Art and flowers mark Station Z


This is what is left of the gas chamber.
Only the bases of the crematoria ovens remain

This is what it looked like before the East Germans blew it up.

What else did I learn?

  • That there were not many Jews here until Kristallnacht, that the camp was most devoid ofJews from 1942 to 1944 after Auschwitz and other death camps were functioning. Things changed towards the end of 1944 as subcamps were being closed and consolidation happened as the Nazis lost territory.  
  • I thought medical experiments only happened in a few camps, but they were pretty much in all of the camps.


Super-soldiers this was not.  Partly coke/meth experiments for keeping soldiers, sailors and pilots awake.  Some disease stuff to see what causes stuff to spread. Most notable were the ten or so kids pulled out of Auschwitz and sent here for these experiments--they survived the camp and the war and several met up at the 50th anniversary of the liberation.
  • Neo-Nazis arsoned one of the remaining barracks, the one marking the Jewish experience, shortly after Yitzhak Rabin visited in 1992.  They repaired the facility but kept the arson damage and folded it into the history.
  • Less than 5% of the perpetrators were sent to jail.  They had a great display that juxtaposed the perpetrators and the victims in the gate house:
  • They had a prison inside the camp for those who they wanted to keep away from the rest of the camp--because they were leaders who might stir things up, for instance.  Including the guy responsible for one of the classic lines regarding the onset of oppression.



  • There is a big memorial created by the Soviets, but notice that it only has red triangles (for political prisoners including communists) and notice that the Soviet liberator seems to be helping very healthy Russian types.

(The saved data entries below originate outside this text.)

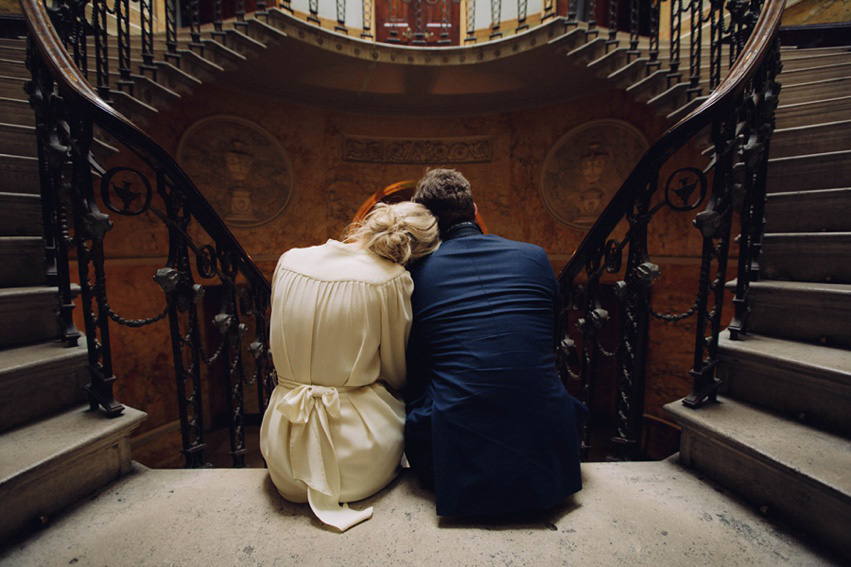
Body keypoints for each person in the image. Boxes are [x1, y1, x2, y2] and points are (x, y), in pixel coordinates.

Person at [404, 168, 588, 517]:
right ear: (474, 209)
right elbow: (547, 344)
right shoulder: (535, 256)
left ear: (425, 219)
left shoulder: (416, 273)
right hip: (549, 455)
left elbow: (416, 368)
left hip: (458, 464)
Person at [259, 201, 440, 532]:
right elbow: (396, 373)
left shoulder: (289, 261)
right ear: (414, 254)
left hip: (282, 451)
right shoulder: (391, 281)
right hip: (358, 461)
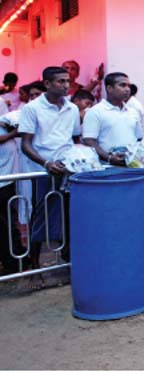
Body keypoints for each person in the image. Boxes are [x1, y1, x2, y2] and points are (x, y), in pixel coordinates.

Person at [18, 66, 81, 268]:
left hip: (68, 169)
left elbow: (74, 138)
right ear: (47, 84)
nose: (65, 86)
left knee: (70, 213)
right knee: (41, 216)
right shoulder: (32, 108)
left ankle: (68, 257)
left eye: (67, 82)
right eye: (60, 81)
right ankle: (35, 265)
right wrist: (46, 163)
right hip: (43, 170)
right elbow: (25, 144)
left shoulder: (72, 108)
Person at [82, 72, 142, 165]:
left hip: (132, 165)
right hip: (107, 166)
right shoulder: (95, 111)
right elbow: (89, 140)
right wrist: (109, 158)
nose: (127, 89)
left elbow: (138, 138)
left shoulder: (133, 112)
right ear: (109, 88)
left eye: (128, 86)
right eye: (122, 85)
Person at [0, 109, 22, 274]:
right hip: (2, 181)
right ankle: (10, 261)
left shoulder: (6, 120)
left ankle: (15, 257)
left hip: (7, 179)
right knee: (4, 223)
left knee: (9, 221)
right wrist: (14, 133)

We live in dangerous times.  Maybe this stuff here won't happen again, but there are those out there who are minimizing the past in part to legitimate it and to legitimate hate against Jews, LGBTQ, non-whites, and pretty much whoever is convenient.  A reminder that it has happened before is necessary now more than in a long time.  Humans are capability of great cruelty. 








1 comment:

Mad Padre said...

Thanks for this and for your perspective. Very sobering.